In the past two years thousands of companies have embraced Internet technologies to create marketing or customer-service sites on the World Wide Web, or to transact business and reach new customers. Thousands more have begun implementing TCP/IP-based intranets to share information and foster collaboration among their employees. But as these applications of Internet technologies mushroom, so does the challenge of managing all this information.
One solution lies in Web Object Management, a new method of creating, managing, and hosting content on the exploding number of sites.
In 1994, IBM began studying how to manage the growth in network traffic expected when the Web became a true mass medium. IBM scientists from Great Britain, Germany, and the United States began creating a new way to structure, serve, and manage content on the Web.
A key insight–realized early on–was that as Web sites grew, creating and managing tens of thousands of individual files would become unworkable. In a typical Web site, a company might have thousands of documents with the company’s name or logo, all individual flat files tied together in a sort of endlessly branched tree. In this architecture, when prices or logos change, it’s necessary to manually go back and update every individual Web page affected.
IBM researchers realized that a better approach would be to construct pages from reusable parts called objects.

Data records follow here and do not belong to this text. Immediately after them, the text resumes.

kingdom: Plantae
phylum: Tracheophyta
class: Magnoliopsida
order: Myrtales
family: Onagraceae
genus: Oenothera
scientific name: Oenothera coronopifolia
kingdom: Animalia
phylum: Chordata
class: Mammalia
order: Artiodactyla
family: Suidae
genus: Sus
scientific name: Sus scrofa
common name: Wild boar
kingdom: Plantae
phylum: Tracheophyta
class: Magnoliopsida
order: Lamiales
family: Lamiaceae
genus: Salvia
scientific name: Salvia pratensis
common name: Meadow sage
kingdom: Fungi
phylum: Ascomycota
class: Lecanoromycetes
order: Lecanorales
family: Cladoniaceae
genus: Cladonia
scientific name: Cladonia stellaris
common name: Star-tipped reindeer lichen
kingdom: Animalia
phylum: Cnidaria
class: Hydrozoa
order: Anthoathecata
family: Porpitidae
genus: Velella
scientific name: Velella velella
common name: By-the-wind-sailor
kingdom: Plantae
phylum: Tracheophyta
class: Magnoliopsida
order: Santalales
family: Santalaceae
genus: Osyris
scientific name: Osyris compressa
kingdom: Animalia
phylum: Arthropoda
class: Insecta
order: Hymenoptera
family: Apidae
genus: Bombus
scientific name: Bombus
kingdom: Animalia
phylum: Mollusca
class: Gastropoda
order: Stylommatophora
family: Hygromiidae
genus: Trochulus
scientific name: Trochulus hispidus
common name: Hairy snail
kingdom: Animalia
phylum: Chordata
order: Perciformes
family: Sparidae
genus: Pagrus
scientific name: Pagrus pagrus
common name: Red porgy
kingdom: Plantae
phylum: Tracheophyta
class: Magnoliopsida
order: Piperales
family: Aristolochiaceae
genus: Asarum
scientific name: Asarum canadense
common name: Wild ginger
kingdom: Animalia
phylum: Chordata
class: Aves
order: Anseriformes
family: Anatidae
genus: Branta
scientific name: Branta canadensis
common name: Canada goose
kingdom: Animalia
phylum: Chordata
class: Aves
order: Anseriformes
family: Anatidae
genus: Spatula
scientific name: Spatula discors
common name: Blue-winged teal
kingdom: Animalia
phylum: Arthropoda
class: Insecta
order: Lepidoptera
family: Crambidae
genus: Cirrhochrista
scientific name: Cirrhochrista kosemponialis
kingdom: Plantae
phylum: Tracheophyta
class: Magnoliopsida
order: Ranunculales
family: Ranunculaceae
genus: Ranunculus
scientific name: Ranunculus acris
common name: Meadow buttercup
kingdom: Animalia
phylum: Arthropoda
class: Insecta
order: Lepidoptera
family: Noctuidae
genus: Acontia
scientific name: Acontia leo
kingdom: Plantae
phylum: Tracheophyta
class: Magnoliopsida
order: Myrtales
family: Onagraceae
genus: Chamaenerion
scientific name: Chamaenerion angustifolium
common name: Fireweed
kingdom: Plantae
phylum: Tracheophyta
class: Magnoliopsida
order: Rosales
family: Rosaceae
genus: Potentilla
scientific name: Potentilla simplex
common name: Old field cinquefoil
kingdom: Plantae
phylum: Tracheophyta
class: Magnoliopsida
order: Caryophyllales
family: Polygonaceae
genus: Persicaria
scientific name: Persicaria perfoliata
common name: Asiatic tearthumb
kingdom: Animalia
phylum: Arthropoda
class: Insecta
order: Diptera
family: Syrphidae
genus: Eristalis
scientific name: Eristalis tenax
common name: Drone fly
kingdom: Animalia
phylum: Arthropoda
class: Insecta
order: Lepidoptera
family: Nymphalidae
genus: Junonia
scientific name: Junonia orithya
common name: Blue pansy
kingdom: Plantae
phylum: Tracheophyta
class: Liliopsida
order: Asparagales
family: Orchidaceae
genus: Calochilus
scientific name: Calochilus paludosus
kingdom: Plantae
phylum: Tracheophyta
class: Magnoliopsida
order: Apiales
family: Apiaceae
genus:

Thus, a company logo, headers, charts, tables, etc., can be constructed from common parts. When one object is updated, every document that uses that object reflects the change. Web-site management suddenly becomes much simpler.
While Web Object Management is the core component of this new architectural approach to site development, additional technologies were needed to enable the concept to perform on a global basis. IBM refined the core server itself to what became known as WOMplex, a combination of systems, networks, and software for developing, deploying, and managing Net applications on a global scale.
Essential to WOMplex is Virtual IP Addressing. URLs, the network addresses for Web pages or servers, traditionally have referred to a physical location on the network. The WOMplex creates a URL that is an alias for a cluster of locations, each identified by the same URL to the end user. This “virtualizing” of the server enables load to be distributed simultaneously over many machines.
The WOMplex represents an approach to site design and management that will scale to the needs of any customer. We believe it provides the prototype for tomorrow’s Web.
John R. Patrick is VP of Internet technology at IBM.